# [ACTIVITY]
Rename "Decimals" to "Precision" in everything from the start of the records down to the line containing "0.004864, 0.334127, 0.544461]]". Give back only those lines, with nothing else changed.

# [GIVEN RECORDS]
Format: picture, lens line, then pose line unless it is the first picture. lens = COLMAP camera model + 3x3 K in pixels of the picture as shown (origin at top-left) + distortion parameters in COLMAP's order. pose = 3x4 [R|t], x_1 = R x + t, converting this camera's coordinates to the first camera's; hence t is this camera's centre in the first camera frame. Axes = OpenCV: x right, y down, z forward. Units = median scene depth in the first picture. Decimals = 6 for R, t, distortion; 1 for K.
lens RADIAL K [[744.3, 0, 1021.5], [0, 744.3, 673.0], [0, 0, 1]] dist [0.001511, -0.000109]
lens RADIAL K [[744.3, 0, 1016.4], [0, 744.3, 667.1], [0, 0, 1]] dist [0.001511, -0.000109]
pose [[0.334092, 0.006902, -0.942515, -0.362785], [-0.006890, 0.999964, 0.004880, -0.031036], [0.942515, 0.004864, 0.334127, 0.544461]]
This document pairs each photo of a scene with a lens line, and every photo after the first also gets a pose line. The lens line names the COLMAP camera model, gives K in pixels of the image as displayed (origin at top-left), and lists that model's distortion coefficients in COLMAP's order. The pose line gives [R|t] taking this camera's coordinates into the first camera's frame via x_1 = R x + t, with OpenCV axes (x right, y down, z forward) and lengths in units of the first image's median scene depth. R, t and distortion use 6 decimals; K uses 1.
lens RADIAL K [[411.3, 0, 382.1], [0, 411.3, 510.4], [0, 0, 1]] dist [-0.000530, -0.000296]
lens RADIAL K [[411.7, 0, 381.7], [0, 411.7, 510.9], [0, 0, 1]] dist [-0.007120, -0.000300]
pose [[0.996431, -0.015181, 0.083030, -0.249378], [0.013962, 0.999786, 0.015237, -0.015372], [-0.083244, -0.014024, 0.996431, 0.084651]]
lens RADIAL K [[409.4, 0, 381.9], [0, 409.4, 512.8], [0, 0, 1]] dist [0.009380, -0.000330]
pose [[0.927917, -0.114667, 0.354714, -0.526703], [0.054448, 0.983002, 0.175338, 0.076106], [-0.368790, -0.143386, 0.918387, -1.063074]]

# [SOLUTION BELOW]
Format: picture, lens line, then pose line unless it is the first picture. lens = COLMAP camera model + 3x3 K in pixels of the picture as shown (origin at top-left) + distortion parameters in COLMAP's order. pose = 3x4 [R|t], x_1 = R x + t, converting this camera's coordinates to the first camera's; hence t is this camera's centre in the first camera frame. Axes = OpenCV: x right, y down, z forward. Units = median scene depth in the first picture. Precision = 6 for R, t, distortion; 1 for K.
lens RADIAL K [[744.3, 0, 1021.5], [0, 744.3, 673.0], [0, 0, 1]] dist [0.001511, -0.000109]
lens RADIAL K [[744.3, 0, 1016.4], [0, 744.3, 667.1], [0, 0, 1]] dist [0.001511, -0.000109]
pose [[0.334092, 0.006902, -0.942515, -0.362785], [-0.006890, 0.999964, 0.004880, -0.031036], [0.942515, 0.004864, 0.334127, 0.544461]]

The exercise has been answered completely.